PAGE EXTRACT:
= = = =

So you’re injured, now what? (Part 1)

As safe and productive as strength training can be, there’s no one who trains for a long time—and to a meaningful extent—without accruing some bumps and scratches along the way. While our coaching staff dedicates a great deal of its energy towards the development of resiliency and prevention of injury, we also provide high-quality resources for athletes post-injury, helping them get back to their prime.

Whereas the average trainee in the commercial gym down the street might ignore the injury and drive it further into the ground—or cease training altogether—our athletes receive meaningful assessments and actionable strategies for continuing to make gains while addressing emergent pain.

The truth is, ignoring a problem will certainly lead to larger and more serious injury. Many times, an injured lifter may abandon a movement pattern (or even their entire fitness routine altogether), losing everything from their body composition to their habit of fitness and more… only to still end up just as injured in the end. In this article, we lift the veil on some of Boston Barbell’s internal protocols for navigating these critically fragile moments in one’s training career.

 

Okay, but am I really injured?

Pain, injury, aches, etc. are a complex topic of debate in the world of physical training and medicine. Some of the world’s most brilliant minds have dedicated their lives to furthering our understanding of these topics, and even THEY have yet to put forth an enduring framework for understanding the relationship between pain and injury.

= = = =

Records in a dataset:
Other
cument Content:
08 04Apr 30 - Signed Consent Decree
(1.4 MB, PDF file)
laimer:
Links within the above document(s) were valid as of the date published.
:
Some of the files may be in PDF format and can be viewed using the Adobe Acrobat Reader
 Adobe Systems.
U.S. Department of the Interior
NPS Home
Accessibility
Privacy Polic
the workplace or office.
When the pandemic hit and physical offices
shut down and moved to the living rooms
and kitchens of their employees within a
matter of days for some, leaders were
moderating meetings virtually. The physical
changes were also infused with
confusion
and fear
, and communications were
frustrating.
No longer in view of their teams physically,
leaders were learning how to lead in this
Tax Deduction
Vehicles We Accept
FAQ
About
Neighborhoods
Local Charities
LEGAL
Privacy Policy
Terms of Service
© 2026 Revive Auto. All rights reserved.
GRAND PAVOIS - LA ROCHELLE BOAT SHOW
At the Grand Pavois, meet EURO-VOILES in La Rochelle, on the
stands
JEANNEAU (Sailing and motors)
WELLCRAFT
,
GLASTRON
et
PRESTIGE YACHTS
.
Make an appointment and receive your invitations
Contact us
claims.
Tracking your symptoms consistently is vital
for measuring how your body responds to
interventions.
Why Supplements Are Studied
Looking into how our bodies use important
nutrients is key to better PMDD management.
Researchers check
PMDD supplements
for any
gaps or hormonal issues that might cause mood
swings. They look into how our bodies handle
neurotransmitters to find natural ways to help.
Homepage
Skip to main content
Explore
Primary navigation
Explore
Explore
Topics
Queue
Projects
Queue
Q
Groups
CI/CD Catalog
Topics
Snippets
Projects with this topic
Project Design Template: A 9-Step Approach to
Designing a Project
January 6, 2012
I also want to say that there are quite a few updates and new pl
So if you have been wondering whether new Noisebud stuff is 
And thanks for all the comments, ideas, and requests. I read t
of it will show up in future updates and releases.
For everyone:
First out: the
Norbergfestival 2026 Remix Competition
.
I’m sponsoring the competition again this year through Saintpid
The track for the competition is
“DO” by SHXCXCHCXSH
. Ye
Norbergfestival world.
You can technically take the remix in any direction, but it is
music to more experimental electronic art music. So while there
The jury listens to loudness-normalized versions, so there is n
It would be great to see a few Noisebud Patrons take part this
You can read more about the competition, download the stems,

= = = =

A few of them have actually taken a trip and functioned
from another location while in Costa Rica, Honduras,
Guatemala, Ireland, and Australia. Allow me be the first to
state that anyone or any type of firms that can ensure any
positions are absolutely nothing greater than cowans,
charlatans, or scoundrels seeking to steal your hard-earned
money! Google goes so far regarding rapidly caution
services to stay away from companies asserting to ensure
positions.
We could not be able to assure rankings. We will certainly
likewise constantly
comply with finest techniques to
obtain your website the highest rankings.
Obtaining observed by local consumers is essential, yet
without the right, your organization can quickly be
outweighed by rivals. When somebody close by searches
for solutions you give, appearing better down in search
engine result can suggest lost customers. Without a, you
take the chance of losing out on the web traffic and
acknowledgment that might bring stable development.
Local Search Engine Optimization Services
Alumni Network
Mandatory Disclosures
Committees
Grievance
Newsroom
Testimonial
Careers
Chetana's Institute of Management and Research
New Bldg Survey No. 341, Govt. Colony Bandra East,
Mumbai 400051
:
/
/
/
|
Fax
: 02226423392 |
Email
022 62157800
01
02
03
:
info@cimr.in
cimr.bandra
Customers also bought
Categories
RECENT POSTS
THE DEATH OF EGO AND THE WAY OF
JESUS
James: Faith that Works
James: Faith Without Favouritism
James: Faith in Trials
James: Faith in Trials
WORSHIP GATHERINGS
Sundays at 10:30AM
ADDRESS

= = = =

EXERCISE SET:
• A. Answer these questions using the article on training injuries:
(i) What might the average trainee in a commercial gym do about an injury?
(ii) Whose internal protocols does the article say it reveals?
(iii) What have the world's most brilliant minds yet to put forth?
• B. Copy out the stretch of the article on training injuries from "Pain, injury, aches, etc." through "pain and injury." word for word.
• C. Write the next part of the article on training injuries, picking up after its final sentence.

TASK-BY-TASK ANSWERS:
• A.
(i) Ignore the injury and drive it further into the ground, or stop training altogether.
(ii) Boston Barbell's.
(iii) An enduring framework for understanding the relationship between pain and injury.

• B.
Pain, injury, aches, etc. are a complex topic of debate in the world of physical training and medicine. Some of the world’s most brilliant minds have dedicated their lives to furthering our understanding of these topics, and even THEY have yet to put forth an enduring framework for understanding the relationship between pain and injury.

• C.
There are three important facts to remember throughout this article:

  1. We at Boston Barbell are not medical professionals.
  2. You are not a medical professional.
  3. You’re reading an article on the internet, not your individualized diagnosis.

So, everything we will discuss here can be considered a resource, but with serious limitations in your unsupervised application. Our hope is that by giving you a glimpse into our critical thinking methods, we’ll get you moving in the right direction while giving you hope for a complete recovery through helpful strategies and resources.

The relationship between injury and pain is complicated. For example, It’s possible to have substantial disc herniation and live a completely asymptomatic life.

In fact, 40% of adults over the age of 40 have some form of disc degeneration, yet only a percentage of them experience pain. It’s also possible to experience chronic pain at a joint while exhibiting no detectable injury in medical imaging or professional assessment. How one experiences pain is highly individual and complicated, as is one’s path out of pain. 

With these two facts taken as a whole, we must accept that the occurrence of clinically diagnosable injury and recorded pain do not always go hand in hand. This means you can’t always know for sure that you are injured. But, if you’re experiencing pain, it’s time to start taking steps to recovery.

 

Pain and rehab

There are three major issues to address when trying to understand and move past pain: mobility, technique, and programming. Assessing your mobility may reveal shortcomings in a joint’s movement that could have led to or are leading to a maldistribution of load, resulting in pain.

Secondly, whatever mobility you have or don’t have at a joint will be limited by the technical motor control you have in utilizing this joint during loaded movement. Thirdly, and perhaps most importantly: It’s not just your ability to move that’s important—it’s how well, how hard, and how often you do it. In other words, regardless of your joint’s range and your control over it, are you moving it with appropriate stress and exposure to foster healthy recovery?